- **DOCUMENT EXTRACT**:
● ● ●
Yuri Leith Fulmer, OBC (born May 5, 1974) is an Australian-born Canadian entrepreneur and philanthropist based in Vancouver, British Columbia. He is a member of the Order of British Columbia (2011), and was awarded the Queen's Diamond Jubilee Medal (2012).

Early life 
Fulmer was born in Perth, Western Australia to a Canadian father and an Australian mother; as a result, he holds dual citizenship. He came to Vancouver in 1992.

Career 
Beginning in 1997, Fulmer worked his way up from drive-through attendant and security escort for A&W (Canada) to a restaurant manager. He  purchased his first A&W restaurant at New Westminster's Royal City Centre. Eventually, his company, FDC Brands, held assets in seven A&W restaurants, 27 Pizza Hut locations in British Columbia and Alberta, and in 2006, he acquired the entire Mr. Mikes Steakhouse and Bar chain.

Fulmer formed Fulmer Capital Partners in 2010, to invest in and mentor small and mid-cap businesses.

Philanthropy 

Fulmer was a recipient of the BC Community Achievement Award (2010) and the Spirit of Vancouver Award (2011) for his contributions to the Vancouver Foundation, the  Surrey Food Bank Society,  Kwantlen Polytechnic University, the Minerva Foundation, the Boys & Girls Clubs, the Vancouver Opera and The United Way of the Lower Mainland.

Fulmer was responsible for raising more than $100 million on behalf of these charitable organizations, including more than $2 million in personal and corporate donations.
● ● ●
- **TASKS TO CARRY OUT**:
1. Reproduce the passage of the Fulmer biography between "Fulmer was a" and "and corporate donations.", inclusive, substituting "nonprofit organizations" for "charitable organizations".
2. Answer the following questions using the Fulmer biography:
(a) In which city was Fulmer born?
(b) In what year did he form Fulmer Capital Partners?
(c) Which honor was he awarded in 2012?

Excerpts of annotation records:
● ● ●
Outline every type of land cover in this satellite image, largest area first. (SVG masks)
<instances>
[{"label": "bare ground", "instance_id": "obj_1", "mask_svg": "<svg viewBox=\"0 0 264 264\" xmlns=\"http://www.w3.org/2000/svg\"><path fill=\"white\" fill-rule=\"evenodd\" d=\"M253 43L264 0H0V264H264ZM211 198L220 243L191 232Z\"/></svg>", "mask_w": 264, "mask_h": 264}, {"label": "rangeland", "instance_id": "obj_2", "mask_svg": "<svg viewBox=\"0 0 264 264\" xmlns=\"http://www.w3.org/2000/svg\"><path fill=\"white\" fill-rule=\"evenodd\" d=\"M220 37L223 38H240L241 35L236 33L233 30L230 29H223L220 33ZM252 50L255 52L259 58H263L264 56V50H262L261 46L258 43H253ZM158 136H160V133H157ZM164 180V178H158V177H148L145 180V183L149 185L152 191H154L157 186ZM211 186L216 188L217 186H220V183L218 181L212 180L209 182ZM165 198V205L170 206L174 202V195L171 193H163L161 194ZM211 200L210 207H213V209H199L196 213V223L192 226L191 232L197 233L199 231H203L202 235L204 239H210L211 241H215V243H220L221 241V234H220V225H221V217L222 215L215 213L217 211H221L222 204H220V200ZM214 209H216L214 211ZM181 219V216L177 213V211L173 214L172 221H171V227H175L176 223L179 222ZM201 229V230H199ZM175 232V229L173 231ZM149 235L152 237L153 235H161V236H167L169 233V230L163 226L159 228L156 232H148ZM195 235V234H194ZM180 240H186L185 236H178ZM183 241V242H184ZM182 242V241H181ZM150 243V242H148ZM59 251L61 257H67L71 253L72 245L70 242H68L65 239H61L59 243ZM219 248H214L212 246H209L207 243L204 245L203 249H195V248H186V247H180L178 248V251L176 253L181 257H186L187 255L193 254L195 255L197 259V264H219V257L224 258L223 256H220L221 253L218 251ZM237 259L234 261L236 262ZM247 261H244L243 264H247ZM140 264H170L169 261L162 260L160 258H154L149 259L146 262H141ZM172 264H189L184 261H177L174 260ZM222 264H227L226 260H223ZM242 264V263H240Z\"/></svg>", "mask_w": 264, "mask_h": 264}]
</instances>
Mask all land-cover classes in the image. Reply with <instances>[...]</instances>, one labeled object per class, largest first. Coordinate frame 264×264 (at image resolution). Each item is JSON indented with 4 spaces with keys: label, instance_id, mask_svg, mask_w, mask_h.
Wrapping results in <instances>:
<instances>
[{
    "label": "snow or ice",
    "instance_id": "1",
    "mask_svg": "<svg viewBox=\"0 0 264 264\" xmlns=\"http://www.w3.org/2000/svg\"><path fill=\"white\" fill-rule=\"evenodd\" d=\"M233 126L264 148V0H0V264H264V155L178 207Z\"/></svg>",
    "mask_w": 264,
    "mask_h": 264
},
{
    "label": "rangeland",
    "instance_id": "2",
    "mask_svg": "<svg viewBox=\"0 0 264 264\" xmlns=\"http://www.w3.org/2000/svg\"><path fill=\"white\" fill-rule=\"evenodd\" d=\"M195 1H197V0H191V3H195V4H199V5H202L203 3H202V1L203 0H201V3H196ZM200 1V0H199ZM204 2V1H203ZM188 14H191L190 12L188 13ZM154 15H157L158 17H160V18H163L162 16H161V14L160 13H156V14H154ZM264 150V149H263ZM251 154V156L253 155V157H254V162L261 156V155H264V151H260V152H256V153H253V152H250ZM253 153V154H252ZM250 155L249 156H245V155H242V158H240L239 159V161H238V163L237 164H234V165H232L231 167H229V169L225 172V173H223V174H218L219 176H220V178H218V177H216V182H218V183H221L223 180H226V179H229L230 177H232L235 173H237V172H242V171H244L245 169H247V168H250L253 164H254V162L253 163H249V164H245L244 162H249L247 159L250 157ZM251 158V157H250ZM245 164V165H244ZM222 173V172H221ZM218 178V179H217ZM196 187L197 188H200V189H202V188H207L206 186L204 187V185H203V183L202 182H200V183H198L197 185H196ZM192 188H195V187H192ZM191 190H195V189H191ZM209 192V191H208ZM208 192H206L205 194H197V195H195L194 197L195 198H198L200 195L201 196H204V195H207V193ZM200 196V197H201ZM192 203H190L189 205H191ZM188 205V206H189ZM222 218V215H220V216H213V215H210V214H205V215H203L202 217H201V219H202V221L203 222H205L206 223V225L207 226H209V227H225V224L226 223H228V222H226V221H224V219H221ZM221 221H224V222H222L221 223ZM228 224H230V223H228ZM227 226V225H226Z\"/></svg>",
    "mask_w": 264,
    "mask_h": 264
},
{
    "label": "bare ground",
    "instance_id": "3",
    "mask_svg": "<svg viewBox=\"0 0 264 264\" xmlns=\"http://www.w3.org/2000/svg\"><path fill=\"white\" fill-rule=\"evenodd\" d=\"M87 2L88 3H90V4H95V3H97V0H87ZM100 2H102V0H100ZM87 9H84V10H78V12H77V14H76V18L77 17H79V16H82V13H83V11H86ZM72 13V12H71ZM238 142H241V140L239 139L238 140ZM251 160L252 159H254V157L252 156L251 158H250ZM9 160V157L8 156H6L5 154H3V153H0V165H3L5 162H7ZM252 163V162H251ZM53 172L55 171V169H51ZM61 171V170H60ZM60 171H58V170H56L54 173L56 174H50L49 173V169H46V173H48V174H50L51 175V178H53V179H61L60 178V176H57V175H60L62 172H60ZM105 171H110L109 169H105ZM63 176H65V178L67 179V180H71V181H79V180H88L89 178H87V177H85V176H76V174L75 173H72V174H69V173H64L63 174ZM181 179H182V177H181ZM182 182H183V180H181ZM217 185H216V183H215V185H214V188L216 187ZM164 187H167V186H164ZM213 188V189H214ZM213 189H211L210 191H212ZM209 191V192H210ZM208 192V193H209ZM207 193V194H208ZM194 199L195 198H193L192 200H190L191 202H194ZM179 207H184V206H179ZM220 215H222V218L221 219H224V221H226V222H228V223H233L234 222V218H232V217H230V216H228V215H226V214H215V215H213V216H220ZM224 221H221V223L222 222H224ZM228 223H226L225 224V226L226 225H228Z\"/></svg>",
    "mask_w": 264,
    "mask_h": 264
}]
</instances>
● ● ●
- **RESULTS BY TASK**:
1.
Fulmer was a recipient of the BC Community Achievement Award (2010) and the Spirit of Vancouver Award (2011) for his contributions to the Vancouver Foundation, the  Surrey Food Bank Society,  Kwantlen Polytechnic University, the Minerva Foundation, the Boys & Girls Clubs, the Vancouver Opera and The United Way of the Lower Mainland.

Fulmer was responsible for raising more than $100 million on behalf of these nonprofit organizations, including more than $2 million in personal and corporate donations.

2.
(a) Perth, Western Australia
(b) 2010
(c) The Queen's Diamond Jubilee Medal